Senate Tax Plan Would Repeal Individual Mandate

News

November 16, 2017

Following months of political back-and-forth over healthcare reform, Republican lawmakers in Congress have opted to try a new approach in undermining the Affordable Care Act: repealing the individual mandate via tax reform. A recent tax bill introduced earlier this month now includes a provision to strike down the key requirement under Obamacare that every American hold health insurance or face a penalty fee at tax time for going uninsured.

An unpopular provision among voters regardless of party affiliation, the individual mandate nevertheless serves as an important feature under former President Obama’s signature healthcare legislation. Without it, critics say that the insurance market would be thrust into chaos.

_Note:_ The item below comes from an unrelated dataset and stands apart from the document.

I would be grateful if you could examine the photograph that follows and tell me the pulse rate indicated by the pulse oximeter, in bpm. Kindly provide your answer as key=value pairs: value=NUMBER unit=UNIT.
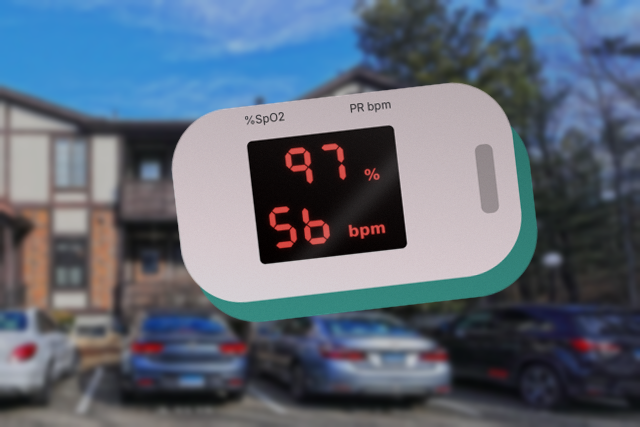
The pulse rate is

The Congressional Budget Office (CBO), a nonpartisan agency, crunched the numbers and found that repealing the individual mandate would result in hefty savings for the federal budget – and around 13 million fewer people with health insurance by 2027. These are more conservative estimates than the CBO found earlier in the year when similar provisions in different Republican-backed healthcare reform bills were introduced to Congress.

The CBO is quick to point out that their estimates are hazy at best given uncertainty over the health insurance market, future reform efforts and other measures taken by the current administration. In its report, the CBO found that premiums over the next decade would increase by around 10 percent for most years due to repeal of the individual mandate.

Repealing the individual mandate would have the direct impact of letting people off the hook for buying health insurance, resulting in 4 million fewer insurance customers in 2019 alone. Indirectly, a repeal of this provision would likely force insurance premiums to rise as younger and healthier insurance customers – those least likely to buy coverage without a government mandate to do so – dropped out of the nongroup market. Despite rising premiums and a sicker insurance pool, the CBO found that the individual health insurance market largely would remain stable throughout the country over the next decade even if the mandate were repealed.

Republicans are slipping repeal into their tax bill in a two-fold effort to further weaken Obamacare, a longstanding goal of the party, and to pay for the tax bill itself. Because they’re using budget reconciliation as a means to passing tax legislation, they need 51 votes to avoid a filibuster. Republicans currently hold a 52-seat majority, allowing them to pass their bill without Democratic influence if they can get on the same page. Senate Majority Leader Mitch McConnell is confident that conservative lawmakers have the votes to pass the tax bill with the addition of the mandate repeal.

The House of Representatives has its own tax bill that does not include repeal of the individual mandate. Before anything can be signed into law, the two chambers of Congress must reconcile their proposals, and it’s unclear how this will play out over the next week.

President Trump supports the proposal to eliminate the individual mandate as do many Republican lawmakers, but more moderate members of the Senate, such as Susan Collins of Maine, appear less than thrilled about the prospect of getting into a healthcare debate yet again. The House is expected to vote on their bill this week. The Senate will hold a vote the week after Thanksgiving.